Assemblage — Verser le bouillon chaud sur le pain émiettée — Porter le bouillon à ébullition franche pendant 2 minutes (pour s'assurer qu'il est très chaud au moment de verser sur le pain). Verser le bouillon chaud PROGRESSIVEMENT sur le pain émiettée dans le plat : - D'abord 200ml — laisser 1 minute que le pain absorbe - Ajouter 200ml supplémentaires — laisser encore 1 minute - Ajouter le reste jusqu'à ce que le pain soit bien imbibé mais qu'il reste un peu de bouillon visible dans le plat (pas sec) Disposer les morceaux de viande effilochée par-dessus, puis les légumes (potiron, pois chiches). Arroser du dernier bouillon pour lustrer. Le tharid s'évalue à la fourchette : le pain doit être imbibé en surface mais garder une légère fermeté à cœur — pas de bouillie, pas de morceau sec.
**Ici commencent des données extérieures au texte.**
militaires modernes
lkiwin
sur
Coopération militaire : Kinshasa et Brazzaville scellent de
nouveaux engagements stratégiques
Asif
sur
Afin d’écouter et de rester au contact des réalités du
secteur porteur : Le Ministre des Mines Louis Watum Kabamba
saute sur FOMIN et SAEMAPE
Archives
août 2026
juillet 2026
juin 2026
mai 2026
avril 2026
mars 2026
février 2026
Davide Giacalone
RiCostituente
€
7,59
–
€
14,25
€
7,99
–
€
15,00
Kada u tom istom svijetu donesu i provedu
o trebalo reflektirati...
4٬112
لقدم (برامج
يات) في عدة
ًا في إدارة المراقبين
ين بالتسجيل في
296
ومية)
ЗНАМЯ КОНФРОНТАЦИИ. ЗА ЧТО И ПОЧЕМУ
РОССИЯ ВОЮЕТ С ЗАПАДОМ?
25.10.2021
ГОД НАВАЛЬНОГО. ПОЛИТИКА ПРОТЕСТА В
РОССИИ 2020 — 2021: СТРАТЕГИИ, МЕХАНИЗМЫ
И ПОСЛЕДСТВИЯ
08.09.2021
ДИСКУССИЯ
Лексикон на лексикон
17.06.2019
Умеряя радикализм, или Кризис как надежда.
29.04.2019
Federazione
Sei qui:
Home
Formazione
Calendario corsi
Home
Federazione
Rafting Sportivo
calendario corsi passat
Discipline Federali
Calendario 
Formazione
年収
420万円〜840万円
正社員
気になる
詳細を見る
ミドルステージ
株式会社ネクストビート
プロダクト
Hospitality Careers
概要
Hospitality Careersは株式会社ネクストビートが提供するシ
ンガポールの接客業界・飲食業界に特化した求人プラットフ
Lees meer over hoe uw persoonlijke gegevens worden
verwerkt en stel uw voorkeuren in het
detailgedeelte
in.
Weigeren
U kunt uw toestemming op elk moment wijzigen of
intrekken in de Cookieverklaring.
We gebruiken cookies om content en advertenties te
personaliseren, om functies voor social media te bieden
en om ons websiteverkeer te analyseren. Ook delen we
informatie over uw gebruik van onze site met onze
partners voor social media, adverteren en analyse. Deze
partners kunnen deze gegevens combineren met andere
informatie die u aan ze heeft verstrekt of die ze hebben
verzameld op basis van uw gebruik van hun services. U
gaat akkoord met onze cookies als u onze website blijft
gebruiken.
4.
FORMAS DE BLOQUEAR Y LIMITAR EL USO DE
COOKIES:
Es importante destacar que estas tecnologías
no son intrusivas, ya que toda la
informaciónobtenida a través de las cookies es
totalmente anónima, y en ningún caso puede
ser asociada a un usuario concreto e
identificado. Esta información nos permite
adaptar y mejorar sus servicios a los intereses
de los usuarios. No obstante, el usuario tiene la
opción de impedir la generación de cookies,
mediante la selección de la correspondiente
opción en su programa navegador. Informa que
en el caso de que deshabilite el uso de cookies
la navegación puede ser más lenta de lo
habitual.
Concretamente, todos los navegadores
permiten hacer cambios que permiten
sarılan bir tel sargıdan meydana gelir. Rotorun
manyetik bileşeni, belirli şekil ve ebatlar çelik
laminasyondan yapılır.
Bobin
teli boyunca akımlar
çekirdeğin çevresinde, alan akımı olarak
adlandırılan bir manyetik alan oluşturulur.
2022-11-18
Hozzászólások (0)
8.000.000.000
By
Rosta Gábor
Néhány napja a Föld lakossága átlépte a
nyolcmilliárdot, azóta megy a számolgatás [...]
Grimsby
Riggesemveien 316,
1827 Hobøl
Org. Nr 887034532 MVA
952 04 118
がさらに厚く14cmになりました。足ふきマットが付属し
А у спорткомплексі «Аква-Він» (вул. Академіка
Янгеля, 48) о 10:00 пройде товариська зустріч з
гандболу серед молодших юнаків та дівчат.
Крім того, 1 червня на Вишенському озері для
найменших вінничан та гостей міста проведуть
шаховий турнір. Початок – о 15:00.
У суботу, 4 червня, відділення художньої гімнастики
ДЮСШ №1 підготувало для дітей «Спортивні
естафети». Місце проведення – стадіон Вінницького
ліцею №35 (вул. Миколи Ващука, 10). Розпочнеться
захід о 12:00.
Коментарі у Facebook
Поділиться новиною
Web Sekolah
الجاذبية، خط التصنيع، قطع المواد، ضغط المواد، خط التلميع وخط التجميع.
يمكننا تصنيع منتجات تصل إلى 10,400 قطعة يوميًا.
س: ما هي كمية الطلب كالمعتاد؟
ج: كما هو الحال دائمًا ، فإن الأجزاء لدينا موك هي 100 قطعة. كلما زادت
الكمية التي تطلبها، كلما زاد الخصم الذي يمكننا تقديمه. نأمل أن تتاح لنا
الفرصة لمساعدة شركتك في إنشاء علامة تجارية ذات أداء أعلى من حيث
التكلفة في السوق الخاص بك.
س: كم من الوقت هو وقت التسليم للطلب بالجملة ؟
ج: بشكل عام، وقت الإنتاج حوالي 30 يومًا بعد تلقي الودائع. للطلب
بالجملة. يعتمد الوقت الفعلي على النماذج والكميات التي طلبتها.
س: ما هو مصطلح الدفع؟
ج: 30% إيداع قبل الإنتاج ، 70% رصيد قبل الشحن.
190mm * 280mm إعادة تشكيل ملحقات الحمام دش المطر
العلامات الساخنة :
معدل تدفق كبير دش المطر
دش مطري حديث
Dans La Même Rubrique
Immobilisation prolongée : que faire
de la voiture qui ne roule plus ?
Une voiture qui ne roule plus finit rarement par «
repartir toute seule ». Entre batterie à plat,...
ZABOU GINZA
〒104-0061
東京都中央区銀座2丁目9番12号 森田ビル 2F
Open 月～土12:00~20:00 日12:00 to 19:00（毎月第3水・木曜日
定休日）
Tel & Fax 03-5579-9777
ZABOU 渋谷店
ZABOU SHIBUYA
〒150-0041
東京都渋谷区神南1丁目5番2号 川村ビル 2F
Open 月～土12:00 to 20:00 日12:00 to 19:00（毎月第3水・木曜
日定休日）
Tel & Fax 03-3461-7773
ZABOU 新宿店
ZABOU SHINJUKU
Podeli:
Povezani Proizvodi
Sensoriel : plat chaud fumant, odeur de cumin-agneau envahissante, vapeur montante. Cible : pain imbibé-tendre à l'extérieur, ferme à cœur. Bouillon résiduel visible. Rattrapage : trop sec → arroser 50ml de bouillon supplémentaire. Trop mou → pas de rattrapage.
Le pourquoiLe pain absorbe le bouillon par capillarité — les pores de la mie sèche aspirent le bouillon chaud. Ce processus prend 2-3 minutes par ajout. Le verser trop rapidement sature la surface avant que l'intérieur absorbe, créant une croûte molle extérieure et un centre sec.
Service — Manger en commun — le tharid se partage à la main — Le tharid se mange communément à la main, directement dans le grand plat (sehfa). Chaque convive attrape un morceau de pain imbibé, un fragment de viande et un légume du côté du plat qui lui est "alloué" (tradition nomade : chacun mange de son côté, pas de pioche au centre du plat). En version formelle sahraoui : le plat est posé sur une grande natte au centre du cercle des convives assis. L'hôte sert les invités d'honneur en premier, en déposant devant eux les morceaux de viande les plus généreux. Le tharid est complet — aucun accompagnement n'est nécessaire pendant le repas. Après le tharid : Atay (EH013) en 3 services ou Qahwa (EH017) selon la formalité de l'occasion. Sensoriel : pain imbibé-fondant-parfumé au cumin, agneau effiloché mou, potiron sucré-fondant. Cible : plat chaud, servir immédiatement (refroidit en 10-15 min). Rattrapage : tharid refroidi → réchauffer 2-3 min au four en couvrant d'un tissu humide.
Le pourquoiLe tharid froid change de texture rapidement — le pain imbibé se compacte et devient gomméx en refroidissant, l'agneau refroidi est moins fondant. C'est fondamentalement un plat qui doit être mangé chaud, dans les 10-15 minutes suivant le service.